Placebos as performance

Paul Kedrosky links to this article by Harriet Hall at the Skeptic about the placebo effect. The upshot is that placebos don’t do anything physiological but instead shift a patient’s awareness of their own symptoms. In the article’s terms, it separates pain from suffering. So placebos are less substances than performances staged by creditable authorities (or at least people we are temporarily willing to credit, if we are delving into the world of Reiki healing or homeopathy (“the ultimate placebo because its remedies usually contain nothing but water”) or macrobiotics or what have you) to persuade us that something transfiguring has taken place. Placebo effects are essentially rituals to distract us from our pain, keep us preoccupied while our body tries to repair itself.

The article mentions a recent study that intended to debunk the placebo effect:

In 2001 two Danish researchers, Asbjorn Hrobjartsson and Peter Gotzsche, published a paper entitled “Is the Placebo Powerless?” in the New England Journal of Medicine.3 They reviewed studies that included a no-treatment group, and they compared the improvement with placebos to the improvement with no treatment. They “found little evidence in general that placebos had powerful clinical effects.”

For studies with a binary outcome (improved versus not improved) there was no significant difference between the placebo and no treatment groups. For studies with continuous outcomes, there was some apparent effect of placebo; but not so for objective outcomes that could be measured by someone else, such as blood pressure, but only for subjective outcomes that depended on self-reports, such as pain. They weren’t even sure about that, however, because the effect was greater in smaller trials, indicating possible bias.

This seems to reinforce, though, the hypothesis that placebos distract us from pain, that they are in essence conjuring tricks staged by a (witch) doctor.
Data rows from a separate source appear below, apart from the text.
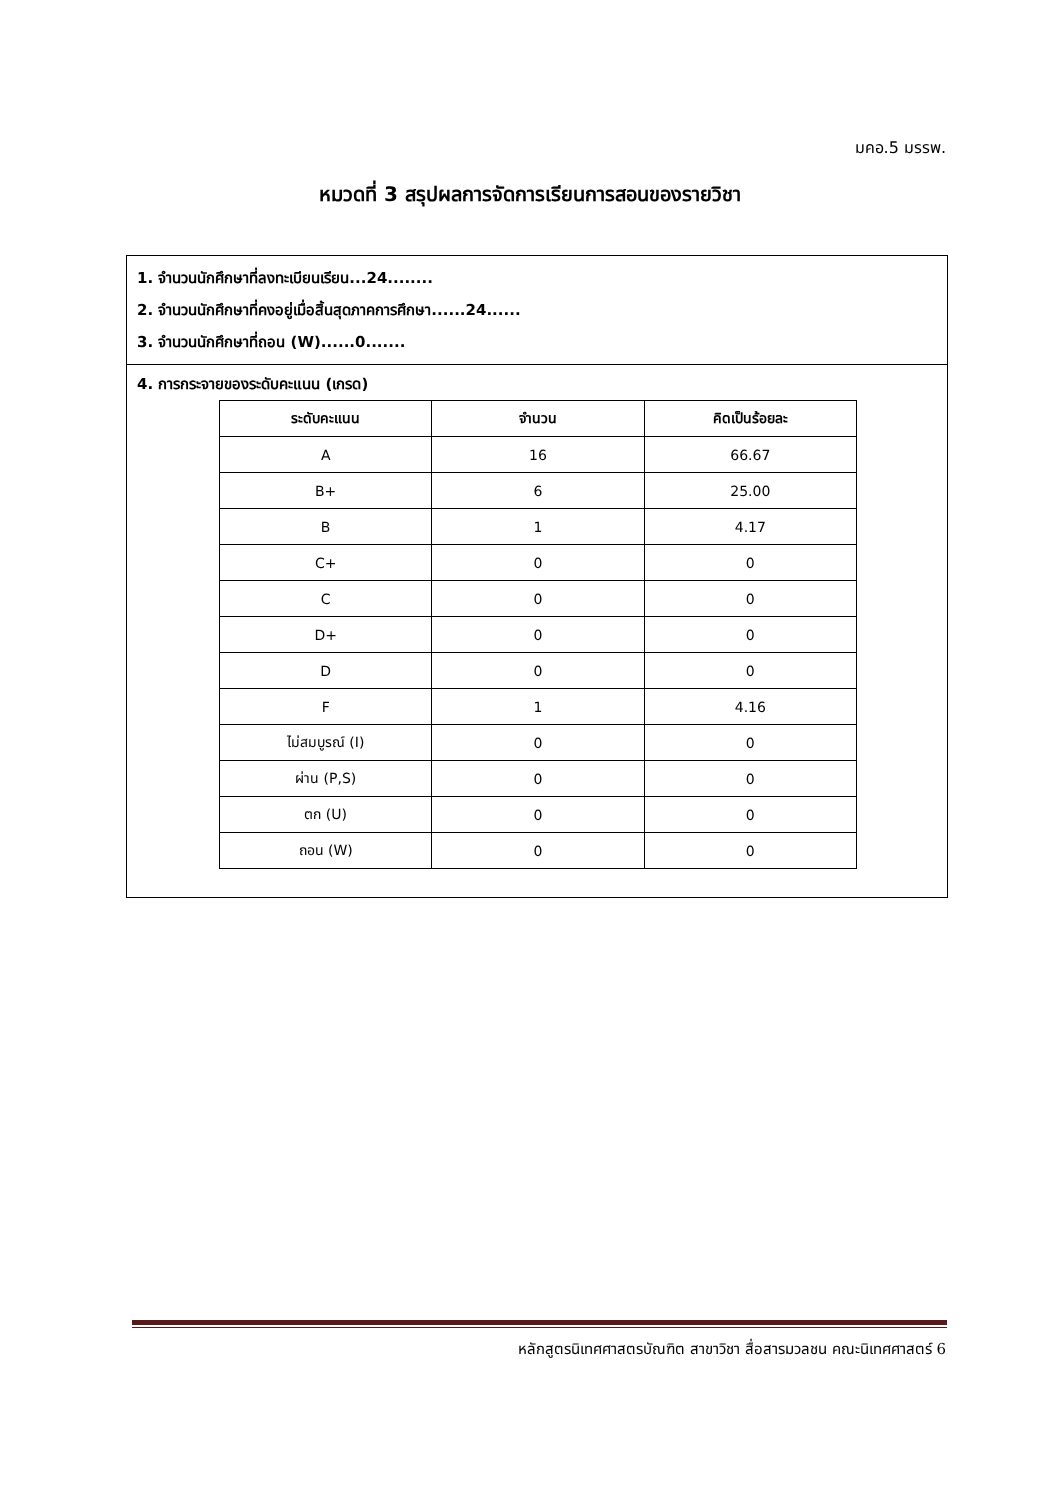มคอ.5 มรรพ.
หมวดที่ 3 สรุปผลการจัดการเรียนการสอนของรายวิชา
1. จำนวนนักศึกษาที่ลงทะเบียนเรียน...24........
2. จำนวนนักศึกษาที่คงอยู่เมื่อสิ้นสุดภาคการศึกษา......24......
3. จำนวนนักศึกษาที่ถอน (W)......0.......
4. การกระจายของระดับคะแนน (เกรด)
| ระดับคะแนน | จำนวน | คิดเป็นร้อยละ |
| --- | --- | --- |
| A | 16 | 66.67 |
| B+ | 6 | 25.00 |
| B | 1 | 4.17 |
| C+ | 0 | 0 |
| C | 0 | 0 |
| D+ | 0 | 0 |
| D | 0 | 0 |
| F | 1 | 4.16 |
| ไม่สมบูรณ์ (I) | 0 | 0 |
| ผ่าน (P,S) | 0 | 0 |
| ตก (U) | 0 | 0 |
| ถอน (W) | 0 | 0 |
หลักสูตรนิเทศศาสตรบัณฑิต สาขาวิชา สื่อสารมวลชน คณะนิเทศศาสตร์ 6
And some tricks are more persuasive than others:

We not only know placebos “work,” we know there is a hierarchy of effectiveness:

* Placebo surgery works better than placebo injections

* Placebo injections work better than placebo pills

* Sham acupuncture treatment works better than a placebo pill

* Capsules work better than tablets

* Big pills work better than small

* The more doses a day, the better

* The more expensive, the better

* The color of the pill makes a difference

* Telling the patient, “This will relieve your pain” works better than saying “This might help.”

In one study patients were given the same aspirin in either a brand name bottle or an unlabelled bottle; it worked better if it was labeled as a brand they recognized. Our pharmacy used to stock two different brands of allergy pills that were made in the same factory and were identical except that one was green and the other was blue. When a patient said it wasn’t working any more, we’d switch him to the other brand and it would start working again.

That’s amazing to me. It’s like a grammar of analgesia.

The reason I’m fascinated by the placebo effect is that it reminds us how limited instrumental thinking is — the idea that this object has this effect. Instead, the context has enormous ramifications on our experience of things, an effect that sometimes we seek to ignore because it is impossible to control or even analyze thoroughly. As Hall points out, the pills are less important in treatment than the doctor-patient relationship. One could extrapolate and argue that this is true of objects generally. When we expect them to change how we feel, they are merely proxies for relationships, which ultimately have the most effectiveness in altering our moods. How we feel about ourselves, to a large degree, is a social construction — is determined by how the feeling is constructed in our interactions (real or imagined) with other people.

Also, I think that advertisements attempt to work in the same way as placebos, staging a performance that shifts our perceptions, so that inert products suddenly have magical effects. Cigarettes suddenly do make us manly; beer suddenly does “taste cold.” If that’s the case, then we need to trust the authority of advertisements to let them work. Authority could be established just through the sheer brute force of salience, spending tons of money to make a product prominent in the media. Ubiquity becomes its own argument for quality. But we may consent to believe in the authority of marketing, simply because it feels better to be fooled — much in the same way we suspend disbelief to enjoy magic shows or novels or Michael Bay films. It’s no accident that many of the earliest advertisements were for patent medicines — the ads lay the groundwork for the medicines to “work.”

The depressing conclusion I draw from this is that ads, as much as they seem contemptible, fulfill an important function in authorizing pleasure, conditioning us to its possibility, and staging the ritual that allows it to occur. They foster “expectancy” effects, whereby what we expect to happen seems to happen. Granting ads credibility makes it easier for us to find pleasure, but of a degraded sort — they supply simulacrum relationships that supplant our need for real ones. Another way of putting that: Ads allow for a kind of pleasure revolving around objects that perhaps crowds out other forms of pleasure that demand more from us but are ultimately more satisfying. With our willing consent, they teach us to enjoy ourselves in superficial, highly contingent ways and prompt us to forget that other more durable and self-nourishing ways exist.